The Fair Elections Act did not change how votes are cast and tabulated in Canada. Furthermore, it didn't change electoral boundaries or the number of seats in the House Of Commons – something that could change again with a proportional or transferable voting system. The constitution currently requires boundaries to be reviewed every ten years. Laws also require each province to have an independent commission tasked with redrawing their own provincial boundaries based on a particular formula. These are all things that any reform bill would have to consider. They're all things that remained completely unaffected by the Fair Elections Act.

The Fair Elections Act didn't even accomplish what leftoid conspiracy theorists thought it would. It was supposed to have suppressed the votes and the voting rights of students, aboriginals and seniors. When all was said and done, voter turnout was the highest it had been in almost 20 years. In some aboriginal communities, voter turnout grew by 270%.
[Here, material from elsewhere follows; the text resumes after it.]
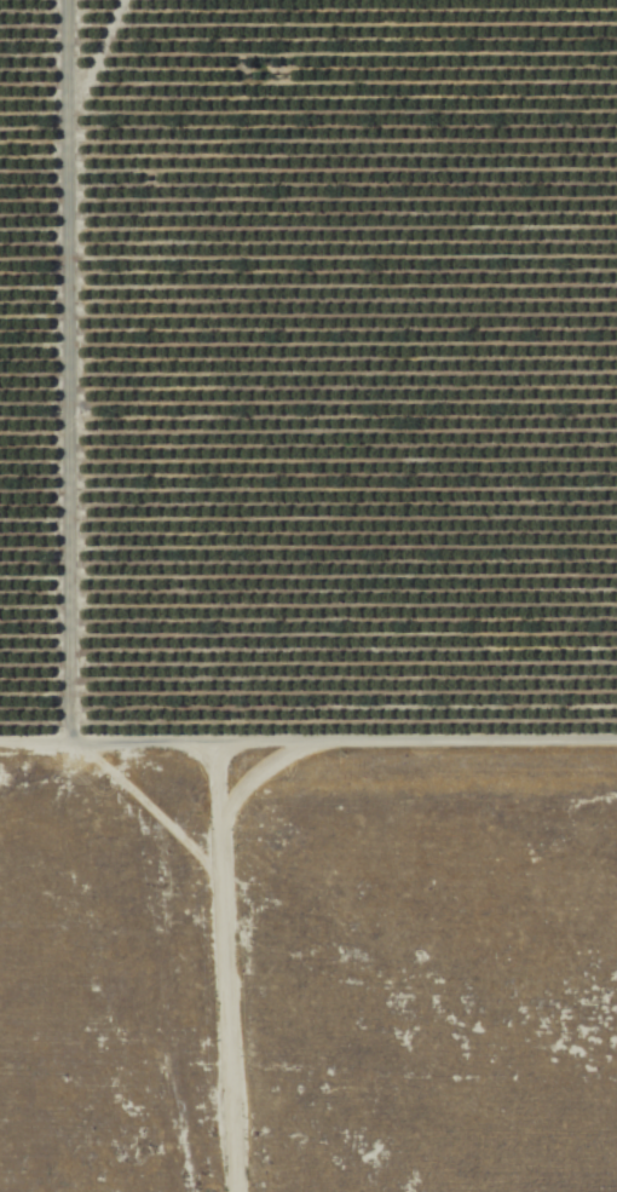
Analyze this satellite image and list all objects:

Conservatives shouldn't assume that any changes to our electoral system would make the Liberals unbeatable. Liberals might think that certain systems give them an advantage, but they should never underestimate the disdain that can grow among voters. Like it did with Harper, disdain can grow to fatal proportions. Even in a proportional or ranked ballot voting system, disdain for the Liberal Party could put them as third, fourth or fifth choice. If a new system allows voters to skip ranking and simply choose only a first choice, Liberals could face obliteration if they get too arrogant.

Liberals will likely remain stubborn on refusing to hold a referendum. They'll likely try to implement a system that gives their party a distinct advantage. Their status as a centrist, safe party does give them an advantage on most ranked ballots, but for the reasons above, Liberals would be foolish to think it makes them unbeatable. That won't stop them from trying. Their refusal to hold a referendum is evidence enough that they don't want Canadians to tamper with their efforts to rig the system. Their refusal to hold a referendum is deplorable enough to garner outrage. Whether a new voting system would improve or diminish Canadian democracy isn't the issue. The real issue is the Liberal Party's refusal to let democratic reform be decided fairly – by democracy.